(Stored entries)
##############################

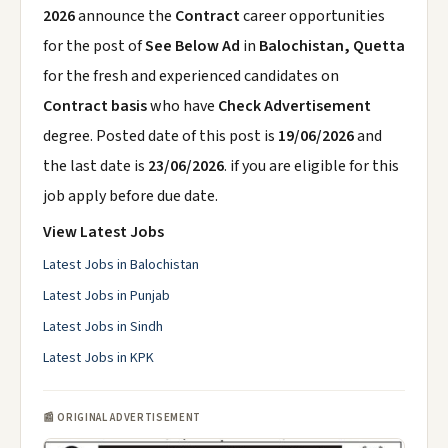
2026
announce the
Contract
career opportunities
for the post of
See Below Ad
in
Balochistan, Quetta
for the fresh and experienced candidates on
Contract basis
who have
Check Advertisement
degree. Posted date of this post is
19/06/2026
and
the last date is
23/06/2026
. if you are eligible for this
job apply before due date.
View Latest Jobs
Latest Jobs in Balochistan
Latest Jobs in Punjab
Latest Jobs in Sindh
Latest Jobs in KPK
📰 ORIGINAL ADVERTISEMENT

##############################

# [Problem to solve]
Search the records above for the string "Balochistan". Report each line that has it.

# [Written solution]
Balochistan, Quetta
Latest Jobs in Balochistan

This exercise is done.